中國強——是40年的忍,是40年的等

馮檢基
如果有人試圖用一個形容詞來定義中國的崛起,往往離不開「奇蹟」、「飛躍」或「震撼」。然而,在這些華麗的辭藻背後,真正構成中國發展底色的,其實是兩個樸素卻又千鈞之重的動詞:一個是「忍」,一個是「等」。
這40年,世界目睹了中國從一個貧窮落後的農業國,蛻變為世界第二大經濟體;見證了中國從技術引進到「神舟」飛天、「蛟龍」入海的科技躍升。但在這一切的背後,是長達半個世紀的戰略忍耐與歷史等待。這種「忍」,不是懦弱的退縮,而是面對誘惑時的不為所動;這種「等」,不是消極的停滯,而是遵循規律時的靜水深流。
忍,是一種面對捷徑時的戰略定力
回顧改革開放以來的路,中國面臨過無數次「捷徑」的誘惑。
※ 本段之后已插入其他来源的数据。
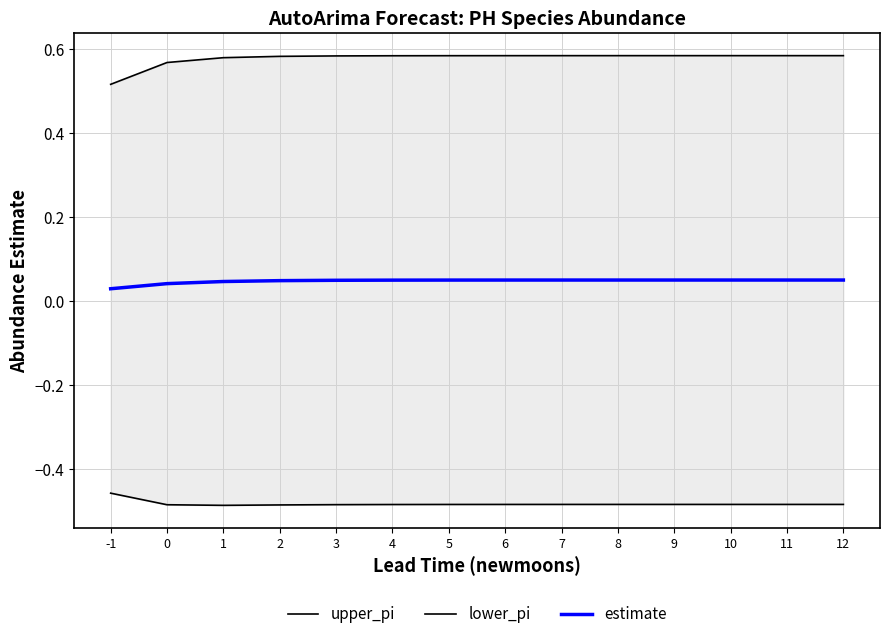

What is the maximum value for lower_pi?

-0.5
在上世紀80年代末90年代初,東歐劇變、蘇聯解體,社會主義運動陷入低潮。在國內,關於改革姓「資」還是姓「社」的爭論甚囂塵上。如果當時急於求成,急於在政治上「選邊站」,或者在經濟上實行激進的「休克療法」,中國或許早已步入了某些國家的後塵,陷入動蕩與分裂。
但中國選擇了「忍」。忍住了意識形態的狂熱衝動,忍住了「畢其功於一役」的激進變革,堅持「摸着石頭過河」。正如那時的確立的社會主義初級階段理論所揭示的,我們必須從國情出發,不能超越階段。這種「忍」,是鄧公所說的「不爭論」,是埋頭發展經濟的務實,是寧可穩一點、也不要亂一點的清醒。
等,是一種對歷史規律的敬畏與順應
中國的現代化,是在「時空壓縮」中進行的。西方工業化走了幾百年,而我們只用了几十年。在這種高速奔馳的過程中,如果沒有「等」的心態,極易翻車。
這個「等」,體現在對城鎮化規律的尊重上。正如中央反覆強調的那樣,城市化不能急於求成,不能面子可以、裡子不行,要讓鄉村振興和城市發展有機結合,保持足夠的歷史耐心。這個「等」,也體現在對科技創新的堅守上。C919大飛機從立項到商業飛行,歷經16年攻關;三峽工程、南水北調,哪一項不是數十年如一日的投入?這背後是「功成不必在我」的境界,是「長期奮鬥、長期攻關」的耐心。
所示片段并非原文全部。